● **Aim of the exercise**
Return every line of the data below verbatim, leaving out the pictures.

● **Data provided**

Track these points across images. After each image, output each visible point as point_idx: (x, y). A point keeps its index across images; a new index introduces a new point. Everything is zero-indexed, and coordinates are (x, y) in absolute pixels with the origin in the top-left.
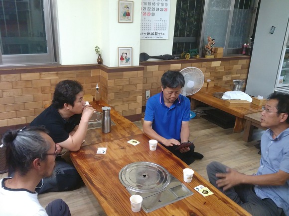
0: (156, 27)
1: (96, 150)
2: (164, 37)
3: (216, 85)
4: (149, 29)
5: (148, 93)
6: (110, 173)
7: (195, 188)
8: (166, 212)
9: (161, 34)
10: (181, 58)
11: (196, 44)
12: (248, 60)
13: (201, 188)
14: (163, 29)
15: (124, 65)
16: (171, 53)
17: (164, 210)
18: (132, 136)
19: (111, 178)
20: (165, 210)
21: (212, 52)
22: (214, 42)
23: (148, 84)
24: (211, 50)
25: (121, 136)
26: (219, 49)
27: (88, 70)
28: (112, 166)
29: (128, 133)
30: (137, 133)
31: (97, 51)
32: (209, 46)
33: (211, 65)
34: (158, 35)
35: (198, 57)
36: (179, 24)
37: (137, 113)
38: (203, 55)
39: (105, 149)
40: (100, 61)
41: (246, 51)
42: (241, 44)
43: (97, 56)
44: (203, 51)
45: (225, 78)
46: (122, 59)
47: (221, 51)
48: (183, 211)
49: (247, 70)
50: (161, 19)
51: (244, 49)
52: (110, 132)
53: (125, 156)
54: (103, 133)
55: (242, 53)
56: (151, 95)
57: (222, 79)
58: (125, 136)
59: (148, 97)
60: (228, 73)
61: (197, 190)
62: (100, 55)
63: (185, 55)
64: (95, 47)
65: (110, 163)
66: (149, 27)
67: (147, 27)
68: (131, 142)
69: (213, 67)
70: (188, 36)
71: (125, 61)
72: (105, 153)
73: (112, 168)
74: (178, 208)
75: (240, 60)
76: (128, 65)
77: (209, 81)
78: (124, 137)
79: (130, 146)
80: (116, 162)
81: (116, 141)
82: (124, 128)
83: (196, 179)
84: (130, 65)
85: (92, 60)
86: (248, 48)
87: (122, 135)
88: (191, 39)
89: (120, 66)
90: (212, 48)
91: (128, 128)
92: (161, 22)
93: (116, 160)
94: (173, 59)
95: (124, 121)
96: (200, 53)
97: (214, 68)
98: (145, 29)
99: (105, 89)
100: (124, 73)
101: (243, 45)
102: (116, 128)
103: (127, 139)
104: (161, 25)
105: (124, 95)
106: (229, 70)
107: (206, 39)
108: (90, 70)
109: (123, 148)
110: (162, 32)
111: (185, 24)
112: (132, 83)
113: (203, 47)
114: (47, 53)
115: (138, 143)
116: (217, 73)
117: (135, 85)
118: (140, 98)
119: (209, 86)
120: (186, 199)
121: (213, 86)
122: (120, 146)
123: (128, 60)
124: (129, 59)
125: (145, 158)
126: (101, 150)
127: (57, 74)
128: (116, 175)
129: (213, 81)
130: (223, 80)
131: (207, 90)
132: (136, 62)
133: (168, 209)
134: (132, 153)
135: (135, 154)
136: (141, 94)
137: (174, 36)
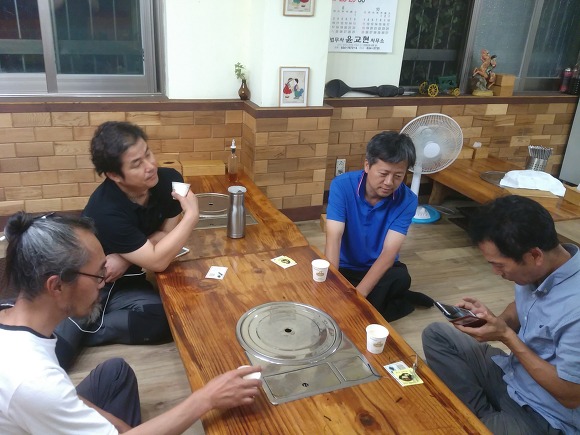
0: (366, 26)
1: (205, 270)
2: (383, 48)
3: (494, 154)
4: (352, 30)
5: (341, 165)
6: (222, 317)
7: (387, 367)
8: (313, 408)
9: (377, 41)
10: (418, 93)
11: (455, 66)
12: (572, 105)
13: (400, 367)
14: (381, 31)
15: (291, 103)
16: (396, 83)
17: (310, 404)
18: (284, 247)
19: (220, 328)
20: (312, 404)
21: (489, 83)
22: (494, 62)
23: (341, 146)
24: (488, 79)
25: (261, 248)
26: (504, 78)
27: (219, 112)
28: (228, 303)
29: (279, 243)
30: (295, 245)
31: (239, 74)
32: (484, 71)
33: (485, 111)
34: (371, 43)
35: (457, 92)
36: (421, 21)
37: (313, 204)
38: (470, 90)
39: (223, 270)
40: (245, 94)
41: (568, 85)
42: (558, 68)
43: (238, 84)
44: (469, 80)
45: (515, 142)
46: (287, 90)
47: (509, 82)
48: (348, 409)
49: (566, 126)
50: (378, 9)
51: (565, 82)
52: (243, 237)
53: (261, 287)
54: (229, 238)
55: (559, 88)
56: (348, 168)
57: (508, 142)
58: (269, 248)
59: (340, 172)
60: (523, 130)
61: (389, 371)
62: (244, 81)
63: (427, 87)
64: (236, 66)
65: (226, 299)
66: (352, 26)
67: (348, 25)
68: (278, 261)
69: (489, 117)
70: (438, 47)
71: (292, 95)
72: (221, 278)
73: (228, 307)
74: (340, 403)
75: (551, 105)
76: (300, 104)
77: (477, 145)
78: (267, 249)
79: (275, 268)
80: (239, 297)
81: (249, 257)
82: (272, 233)
83: (392, 349)
84: (304, 105)
85: (229, 91)
86: (575, 79)
87: (264, 245)
88: (445, 54)
89: (283, 105)
90: (489, 76)
91: (281, 231)
92: (378, 16)
93: (240, 293)
94: (401, 94)
95: (276, 217)
96: (463, 84)
97: (493, 119)
98: (343, 30)
99: (250, 152)
100: (291, 120)
101: (563, 72)
102: (256, 230)
103: (273, 253)
104: (378, 22)
105: (288, 164)
106: (527, 123)
107: (478, 55)
108: (223, 112)
109: (260, 272)
110: (380, 37)
111: (433, 21)
112: (305, 142)
113: (470, 73)
114: (142, 73)
115: (293, 263)
116: (498, 129)
117: (312, 146)
118: (320, 174)
119: (476, 156)
120: (362, 387)
121: (486, 156)
122: (255, 267)
123: (299, 94)
124: (302, 91)
125: (298, 296)
126: (216, 272)
127: (158, 115)
128: (233, 322)
129: (488, 146)
130: (511, 145)
131: (471, 165)
132: (317, 99)
133: (318, 403)
134: (276, 283)
135: (281, 285)
136: (325, 165)
137: (406, 47)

● **Answer below**
Track these points across images. After each image, output each visible point as point_idx: (x, y). A point keeps its index across images; a new index introduces a new point. Everything is zero-indexed, and coordinates are (x, y) in absolute pixels with the origin in the top-left.
0: (156, 27)
1: (96, 150)
2: (164, 37)
3: (216, 85)
4: (149, 29)
5: (148, 93)
6: (110, 173)
7: (195, 188)
8: (166, 212)
9: (161, 34)
10: (181, 58)
11: (196, 44)
12: (248, 60)
13: (201, 188)
14: (163, 29)
15: (124, 65)
16: (171, 53)
17: (164, 210)
18: (132, 136)
19: (111, 178)
20: (165, 210)
21: (212, 52)
22: (214, 42)
23: (148, 84)
24: (211, 50)
25: (121, 136)
26: (219, 49)
27: (88, 70)
28: (112, 166)
29: (128, 133)
30: (137, 133)
31: (97, 51)
32: (209, 46)
33: (211, 65)
34: (158, 35)
35: (198, 57)
36: (179, 24)
37: (137, 113)
38: (203, 55)
39: (105, 149)
40: (100, 61)
41: (246, 51)
42: (241, 44)
43: (97, 56)
44: (203, 51)
45: (225, 78)
46: (122, 59)
47: (221, 51)
48: (183, 211)
49: (247, 70)
50: (161, 19)
51: (244, 49)
52: (110, 132)
53: (125, 156)
54: (103, 133)
55: (242, 53)
56: (151, 95)
57: (222, 79)
58: (125, 136)
59: (148, 97)
60: (228, 73)
61: (197, 190)
62: (100, 55)
63: (185, 55)
64: (95, 47)
65: (110, 163)
66: (149, 27)
67: (147, 27)
68: (131, 142)
69: (213, 67)
70: (188, 36)
71: (125, 61)
72: (105, 153)
73: (112, 168)
74: (178, 208)
75: (240, 60)
76: (128, 65)
77: (209, 81)
78: (124, 137)
79: (130, 146)
80: (116, 162)
81: (116, 141)
82: (124, 128)
83: (196, 179)
84: (130, 65)
85: (92, 60)
86: (248, 48)
87: (122, 135)
88: (191, 39)
89: (120, 66)
90: (212, 48)
91: (128, 128)
92: (161, 22)
93: (116, 160)
94: (173, 59)
95: (124, 121)
96: (200, 53)
97: (214, 68)
98: (145, 29)
99: (105, 89)
100: (124, 73)
101: (243, 45)
102: (116, 128)
103: (127, 139)
104: (161, 25)
105: (124, 95)
106: (229, 70)
107: (206, 39)
108: (90, 70)
109: (123, 148)
110: (162, 32)
111: (185, 24)
112: (132, 83)
113: (203, 47)
114: (47, 53)
115: (138, 143)
116: (217, 73)
117: (135, 85)
118: (140, 98)
119: (209, 86)
120: (186, 199)
121: (213, 86)
122: (120, 146)
123: (128, 60)
124: (129, 59)
125: (145, 158)
126: (101, 150)
127: (57, 74)
128: (116, 175)
129: (213, 81)
130: (223, 80)
131: (207, 90)
132: (136, 62)
133: (168, 209)
134: (132, 153)
135: (135, 154)
136: (141, 94)
137: (174, 36)
0: (366, 26)
1: (205, 270)
2: (383, 48)
3: (494, 154)
4: (352, 30)
5: (341, 165)
6: (222, 317)
7: (387, 367)
8: (313, 408)
9: (377, 41)
10: (418, 93)
11: (455, 66)
12: (572, 105)
13: (400, 367)
14: (381, 31)
15: (291, 103)
16: (396, 83)
17: (310, 404)
18: (284, 247)
19: (220, 328)
20: (312, 404)
21: (489, 83)
22: (494, 62)
23: (341, 146)
24: (488, 79)
25: (261, 248)
26: (504, 78)
27: (219, 112)
28: (228, 303)
29: (279, 243)
30: (295, 245)
31: (239, 74)
32: (484, 71)
33: (485, 111)
34: (371, 43)
35: (457, 92)
36: (421, 21)
37: (313, 204)
38: (470, 90)
39: (223, 270)
40: (245, 94)
41: (568, 85)
42: (558, 68)
43: (238, 84)
44: (469, 80)
45: (515, 142)
46: (287, 90)
47: (509, 82)
48: (348, 409)
49: (566, 126)
50: (378, 9)
51: (565, 82)
52: (243, 237)
53: (261, 287)
54: (229, 238)
55: (559, 88)
56: (348, 168)
57: (508, 142)
58: (269, 248)
59: (340, 172)
60: (523, 130)
61: (389, 371)
62: (244, 81)
63: (427, 87)
64: (236, 66)
65: (226, 299)
66: (352, 26)
67: (348, 25)
68: (278, 261)
69: (489, 117)
70: (438, 47)
71: (292, 95)
72: (221, 278)
73: (228, 307)
74: (340, 403)
75: (551, 105)
76: (300, 104)
77: (477, 145)
78: (267, 249)
79: (275, 268)
80: (239, 297)
81: (249, 257)
82: (272, 233)
83: (392, 349)
84: (304, 105)
85: (229, 91)
86: (575, 79)
87: (264, 245)
88: (445, 54)
89: (283, 105)
90: (489, 76)
91: (281, 231)
92: (378, 16)
93: (240, 293)
94: (401, 94)
95: (276, 217)
96: (463, 84)
97: (493, 119)
98: (343, 30)
99: (250, 152)
100: (291, 120)
101: (563, 72)
102: (256, 230)
103: (273, 253)
104: (378, 22)
105: (288, 164)
106: (527, 123)
107: (478, 55)
108: (223, 112)
109: (260, 272)
110: (380, 37)
111: (433, 21)
112: (305, 142)
113: (470, 73)
114: (142, 73)
115: (293, 263)
116: (498, 129)
117: (312, 146)
118: (320, 174)
119: (476, 156)
120: (362, 387)
121: (486, 156)
122: (255, 267)
123: (299, 94)
124: (302, 91)
125: (298, 296)
126: (216, 272)
127: (158, 115)
128: (233, 322)
129: (488, 146)
130: (511, 145)
131: (471, 165)
132: (317, 99)
133: (318, 403)
134: (276, 283)
135: (281, 285)
136: (325, 165)
137: (406, 47)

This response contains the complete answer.